> [RECORD EXTRACTS]
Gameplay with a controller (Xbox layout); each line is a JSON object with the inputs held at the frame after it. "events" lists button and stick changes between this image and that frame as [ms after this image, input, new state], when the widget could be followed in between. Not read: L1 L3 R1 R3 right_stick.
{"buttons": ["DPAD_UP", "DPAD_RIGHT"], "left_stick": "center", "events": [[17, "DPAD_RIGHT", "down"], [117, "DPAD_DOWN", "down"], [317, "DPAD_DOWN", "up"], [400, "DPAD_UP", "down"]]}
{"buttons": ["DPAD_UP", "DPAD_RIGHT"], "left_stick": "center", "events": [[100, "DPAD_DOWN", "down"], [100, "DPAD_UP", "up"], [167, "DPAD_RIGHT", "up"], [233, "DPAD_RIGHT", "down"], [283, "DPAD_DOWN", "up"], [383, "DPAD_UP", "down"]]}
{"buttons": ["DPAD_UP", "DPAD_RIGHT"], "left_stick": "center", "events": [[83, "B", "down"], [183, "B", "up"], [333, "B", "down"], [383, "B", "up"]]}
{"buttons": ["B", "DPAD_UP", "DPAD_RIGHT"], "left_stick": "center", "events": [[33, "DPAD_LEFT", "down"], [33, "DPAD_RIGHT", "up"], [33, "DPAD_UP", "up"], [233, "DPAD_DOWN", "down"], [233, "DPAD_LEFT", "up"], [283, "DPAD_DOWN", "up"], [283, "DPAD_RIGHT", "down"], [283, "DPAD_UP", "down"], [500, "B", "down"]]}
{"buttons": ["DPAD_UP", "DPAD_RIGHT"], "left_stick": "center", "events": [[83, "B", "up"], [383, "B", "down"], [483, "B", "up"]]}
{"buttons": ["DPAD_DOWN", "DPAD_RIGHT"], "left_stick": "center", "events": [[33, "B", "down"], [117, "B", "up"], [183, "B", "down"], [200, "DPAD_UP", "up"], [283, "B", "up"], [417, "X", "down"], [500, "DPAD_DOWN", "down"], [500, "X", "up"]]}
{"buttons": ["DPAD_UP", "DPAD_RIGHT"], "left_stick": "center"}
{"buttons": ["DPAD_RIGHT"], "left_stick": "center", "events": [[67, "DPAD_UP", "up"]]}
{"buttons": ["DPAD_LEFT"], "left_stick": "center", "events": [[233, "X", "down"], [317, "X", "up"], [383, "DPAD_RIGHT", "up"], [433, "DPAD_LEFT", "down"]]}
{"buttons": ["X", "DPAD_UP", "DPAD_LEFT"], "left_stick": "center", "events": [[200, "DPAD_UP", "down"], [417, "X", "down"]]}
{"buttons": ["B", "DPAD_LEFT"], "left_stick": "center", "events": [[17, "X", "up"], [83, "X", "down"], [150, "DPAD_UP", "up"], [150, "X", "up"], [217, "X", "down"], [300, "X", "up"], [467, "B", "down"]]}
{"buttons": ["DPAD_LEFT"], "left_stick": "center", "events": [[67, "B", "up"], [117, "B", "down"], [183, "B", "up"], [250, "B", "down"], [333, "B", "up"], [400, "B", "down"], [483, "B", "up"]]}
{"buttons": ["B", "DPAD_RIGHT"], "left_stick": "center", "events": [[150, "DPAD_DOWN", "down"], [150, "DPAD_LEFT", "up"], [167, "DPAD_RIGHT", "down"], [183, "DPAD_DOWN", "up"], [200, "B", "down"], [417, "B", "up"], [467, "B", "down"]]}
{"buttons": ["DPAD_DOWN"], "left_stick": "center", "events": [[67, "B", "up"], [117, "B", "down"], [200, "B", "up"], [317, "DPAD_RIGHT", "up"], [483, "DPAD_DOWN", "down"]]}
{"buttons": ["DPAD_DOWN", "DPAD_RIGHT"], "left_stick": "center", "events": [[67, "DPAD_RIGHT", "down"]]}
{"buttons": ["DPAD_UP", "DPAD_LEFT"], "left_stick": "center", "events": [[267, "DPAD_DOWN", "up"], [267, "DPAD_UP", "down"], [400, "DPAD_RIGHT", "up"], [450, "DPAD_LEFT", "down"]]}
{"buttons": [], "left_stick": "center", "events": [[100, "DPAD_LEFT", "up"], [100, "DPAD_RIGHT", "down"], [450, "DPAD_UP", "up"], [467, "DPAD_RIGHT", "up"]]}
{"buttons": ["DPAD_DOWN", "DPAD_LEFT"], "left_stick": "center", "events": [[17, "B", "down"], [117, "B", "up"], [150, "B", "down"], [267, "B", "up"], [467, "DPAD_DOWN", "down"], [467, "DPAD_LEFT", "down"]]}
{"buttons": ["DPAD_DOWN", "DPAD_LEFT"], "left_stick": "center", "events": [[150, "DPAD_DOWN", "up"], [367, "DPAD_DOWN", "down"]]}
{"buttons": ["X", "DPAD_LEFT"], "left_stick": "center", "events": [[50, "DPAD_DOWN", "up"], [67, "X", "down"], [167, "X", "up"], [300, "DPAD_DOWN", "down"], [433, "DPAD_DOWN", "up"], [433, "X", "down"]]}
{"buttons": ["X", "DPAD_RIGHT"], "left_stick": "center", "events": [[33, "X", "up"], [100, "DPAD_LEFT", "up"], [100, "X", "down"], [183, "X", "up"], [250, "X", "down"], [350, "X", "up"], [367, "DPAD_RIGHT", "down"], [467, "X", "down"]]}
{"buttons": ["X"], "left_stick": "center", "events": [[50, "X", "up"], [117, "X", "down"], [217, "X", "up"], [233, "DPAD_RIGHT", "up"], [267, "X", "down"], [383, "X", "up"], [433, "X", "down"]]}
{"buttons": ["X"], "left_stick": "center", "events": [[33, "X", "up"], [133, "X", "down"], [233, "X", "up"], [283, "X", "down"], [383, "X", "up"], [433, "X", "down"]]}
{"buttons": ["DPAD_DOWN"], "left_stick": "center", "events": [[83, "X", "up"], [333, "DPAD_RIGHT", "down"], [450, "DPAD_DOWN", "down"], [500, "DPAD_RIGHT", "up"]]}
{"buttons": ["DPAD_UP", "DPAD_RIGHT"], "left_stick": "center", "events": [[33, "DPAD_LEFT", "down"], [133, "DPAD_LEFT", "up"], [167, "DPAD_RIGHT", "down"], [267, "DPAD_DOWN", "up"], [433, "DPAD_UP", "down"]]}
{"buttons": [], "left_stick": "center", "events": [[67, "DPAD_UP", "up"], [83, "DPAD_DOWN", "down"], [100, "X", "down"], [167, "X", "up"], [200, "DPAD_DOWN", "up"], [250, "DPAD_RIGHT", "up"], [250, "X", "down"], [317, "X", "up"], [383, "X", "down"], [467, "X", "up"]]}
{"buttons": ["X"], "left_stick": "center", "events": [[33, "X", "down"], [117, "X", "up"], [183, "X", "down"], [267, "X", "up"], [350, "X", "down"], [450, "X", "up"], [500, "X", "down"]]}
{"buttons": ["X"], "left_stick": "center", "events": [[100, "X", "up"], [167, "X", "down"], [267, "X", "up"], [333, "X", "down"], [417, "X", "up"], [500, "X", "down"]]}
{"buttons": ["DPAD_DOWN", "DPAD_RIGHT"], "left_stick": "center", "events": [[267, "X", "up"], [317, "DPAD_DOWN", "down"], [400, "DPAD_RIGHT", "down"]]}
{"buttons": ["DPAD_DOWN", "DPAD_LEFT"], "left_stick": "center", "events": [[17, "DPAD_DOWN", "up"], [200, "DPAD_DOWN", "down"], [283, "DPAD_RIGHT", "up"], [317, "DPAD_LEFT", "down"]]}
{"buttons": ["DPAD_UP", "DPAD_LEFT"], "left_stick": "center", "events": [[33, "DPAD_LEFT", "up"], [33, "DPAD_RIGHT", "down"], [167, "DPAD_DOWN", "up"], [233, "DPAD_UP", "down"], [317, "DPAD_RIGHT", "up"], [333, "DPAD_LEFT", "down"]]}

> [YOUR GOAL] Copy the full listing exactly.

> [WRITTEN ANSWER]
Gameplay with a controller (Xbox layout); each line is a JSON object with the inputs held at the frame after it. "events" lists button and stick changes between this image and that frame as [ms after this image, input, new state], when the widget could be followed in between. Not read: L1 L3 R1 R3 right_stick.
{"buttons": ["DPAD_UP", "DPAD_RIGHT"], "left_stick": "center", "events": [[17, "DPAD_RIGHT", "down"], [117, "DPAD_DOWN", "down"], [317, "DPAD_DOWN", "up"], [400, "DPAD_UP", "down"]]}
{"buttons": ["DPAD_UP", "DPAD_RIGHT"], "left_stick": "center", "events": [[100, "DPAD_DOWN", "down"], [100, "DPAD_UP", "up"], [167, "DPAD_RIGHT", "up"], [233, "DPAD_RIGHT", "down"], [283, "DPAD_DOWN", "up"], [383, "DPAD_UP", "down"]]}
{"buttons": ["DPAD_UP", "DPAD_RIGHT"], "left_stick": "center", "events": [[83, "B", "down"], [183, "B", "up"], [333, "B", "down"], [383, "B", "up"]]}
{"buttons": ["B", "DPAD_UP", "DPAD_RIGHT"], "left_stick": "center", "events": [[33, "DPAD_LEFT", "down"], [33, "DPAD_RIGHT", "up"], [33, "DPAD_UP", "up"], [233, "DPAD_DOWN", "down"], [233, "DPAD_LEFT", "up"], [283, "DPAD_DOWN", "up"], [283, "DPAD_RIGHT", "down"], [283, "DPAD_UP", "down"], [500, "B", "down"]]}
{"buttons": ["DPAD_UP", "DPAD_RIGHT"], "left_stick": "center", "events": [[83, "B", "up"], [383, "B", "down"], [483, "B", "up"]]}
{"buttons": ["DPAD_DOWN", "DPAD_RIGHT"], "left_stick": "center", "events": [[33, "B", "down"], [117, "B", "up"], [183, "B", "down"], [200, "DPAD_UP", "up"], [283, "B", "up"], [417, "X", "down"], [500, "DPAD_DOWN", "down"], [500, "X", "up"]]}
{"buttons": ["DPAD_UP", "DPAD_RIGHT"], "left_stick": "center"}
{"buttons": ["DPAD_RIGHT"], "left_stick": "center", "events": [[67, "DPAD_UP", "up"]]}
{"buttons": ["DPAD_LEFT"], "left_stick": "center", "events": [[233, "X", "down"], [317, "X", "up"], [383, "DPAD_RIGHT", "up"], [433, "DPAD_LEFT", "down"]]}
{"buttons": ["X", "DPAD_UP", "DPAD_LEFT"], "left_stick": "center", "events": [[200, "DPAD_UP", "down"], [417, "X", "down"]]}
{"buttons": ["B", "DPAD_LEFT"], "left_stick": "center", "events": [[17, "X", "up"], [83, "X", "down"], [150, "DPAD_UP", "up"], [150, "X", "up"], [217, "X", "down"], [300, "X", "up"], [467, "B", "down"]]}
{"buttons": ["DPAD_LEFT"], "left_stick": "center", "events": [[67, "B", "up"], [117, "B", "down"], [183, "B", "up"], [250, "B", "down"], [333, "B", "up"], [400, "B", "down"], [483, "B", "up"]]}
{"buttons": ["B", "DPAD_RIGHT"], "left_stick": "center", "events": [[150, "DPAD_DOWN", "down"], [150, "DPAD_LEFT", "up"], [167, "DPAD_RIGHT", "down"], [183, "DPAD_DOWN", "up"], [200, "B", "down"], [417, "B", "up"], [467, "B", "down"]]}
{"buttons": ["DPAD_DOWN"], "left_stick": "center", "events": [[67, "B", "up"], [117, "B", "down"], [200, "B", "up"], [317, "DPAD_RIGHT", "up"], [483, "DPAD_DOWN", "down"]]}
{"buttons": ["DPAD_DOWN", "DPAD_RIGHT"], "left_stick": "center", "events": [[67, "DPAD_RIGHT", "down"]]}
{"buttons": ["DPAD_UP", "DPAD_LEFT"], "left_stick": "center", "events": [[267, "DPAD_DOWN", "up"], [267, "DPAD_UP", "down"], [400, "DPAD_RIGHT", "up"], [450, "DPAD_LEFT", "down"]]}
{"buttons": [], "left_stick": "center", "events": [[100, "DPAD_LEFT", "up"], [100, "DPAD_RIGHT", "down"], [450, "DPAD_UP", "up"], [467, "DPAD_RIGHT", "up"]]}
{"buttons": ["DPAD_DOWN", "DPAD_LEFT"], "left_stick": "center", "events": [[17, "B", "down"], [117, "B", "up"], [150, "B", "down"], [267, "B", "up"], [467, "DPAD_DOWN", "down"], [467, "DPAD_LEFT", "down"]]}
{"buttons": ["DPAD_DOWN", "DPAD_LEFT"], "left_stick": "center", "events": [[150, "DPAD_DOWN", "up"], [367, "DPAD_DOWN", "down"]]}
{"buttons": ["X", "DPAD_LEFT"], "left_stick": "center", "events": [[50, "DPAD_DOWN", "up"], [67, "X", "down"], [167, "X", "up"], [300, "DPAD_DOWN", "down"], [433, "DPAD_DOWN", "up"], [433, "X", "down"]]}
{"buttons": ["X", "DPAD_RIGHT"], "left_stick": "center", "events": [[33, "X", "up"], [100, "DPAD_LEFT", "up"], [100, "X", "down"], [183, "X", "up"], [250, "X", "down"], [350, "X", "up"], [367, "DPAD_RIGHT", "down"], [467, "X", "down"]]}
{"buttons": ["X"], "left_stick": "center", "events": [[50, "X", "up"], [117, "X", "down"], [217, "X", "up"], [233, "DPAD_RIGHT", "up"], [267, "X", "down"], [383, "X", "up"], [433, "X", "down"]]}
{"buttons": ["X"], "left_stick": "center", "events": [[33, "X", "up"], [133, "X", "down"], [233, "X", "up"], [283, "X", "down"], [383, "X", "up"], [433, "X", "down"]]}
{"buttons": ["DPAD_DOWN"], "left_stick": "center", "events": [[83, "X", "up"], [333, "DPAD_RIGHT", "down"], [450, "DPAD_DOWN", "down"], [500, "DPAD_RIGHT", "up"]]}
{"buttons": ["DPAD_UP", "DPAD_RIGHT"], "left_stick": "center", "events": [[33, "DPAD_LEFT", "down"], [133, "DPAD_LEFT", "up"], [167, "DPAD_RIGHT", "down"], [267, "DPAD_DOWN", "up"], [433, "DPAD_UP", "down"]]}
{"buttons": [], "left_stick": "center", "events": [[67, "DPAD_UP", "up"], [83, "DPAD_DOWN", "down"], [100, "X", "down"], [167, "X", "up"], [200, "DPAD_DOWN", "up"], [250, "DPAD_RIGHT", "up"], [250, "X", "down"], [317, "X", "up"], [383, "X", "down"], [467, "X", "up"]]}
{"buttons": ["X"], "left_stick": "center", "events": [[33, "X", "down"], [117, "X", "up"], [183, "X", "down"], [267, "X", "up"], [350, "X", "down"], [450, "X", "up"], [500, "X", "down"]]}
{"buttons": ["X"], "left_stick": "center", "events": [[100, "X", "up"], [167, "X", "down"], [267, "X", "up"], [333, "X", "down"], [417, "X", "up"], [500, "X", "down"]]}
{"buttons": ["DPAD_DOWN", "DPAD_RIGHT"], "left_stick": "center", "events": [[267, "X", "up"], [317, "DPAD_DOWN", "down"], [400, "DPAD_RIGHT", "down"]]}
{"buttons": ["DPAD_DOWN", "DPAD_LEFT"], "left_stick": "center", "events": [[17, "DPAD_DOWN", "up"], [200, "DPAD_DOWN", "down"], [283, "DPAD_RIGHT", "up"], [317, "DPAD_LEFT", "down"]]}
{"buttons": ["DPAD_UP", "DPAD_LEFT"], "left_stick": "center", "events": [[33, "DPAD_LEFT", "up"], [33, "DPAD_RIGHT", "down"], [167, "DPAD_DOWN", "up"], [233, "DPAD_UP", "down"], [317, "DPAD_RIGHT", "up"], [333, "DPAD_LEFT", "down"]]}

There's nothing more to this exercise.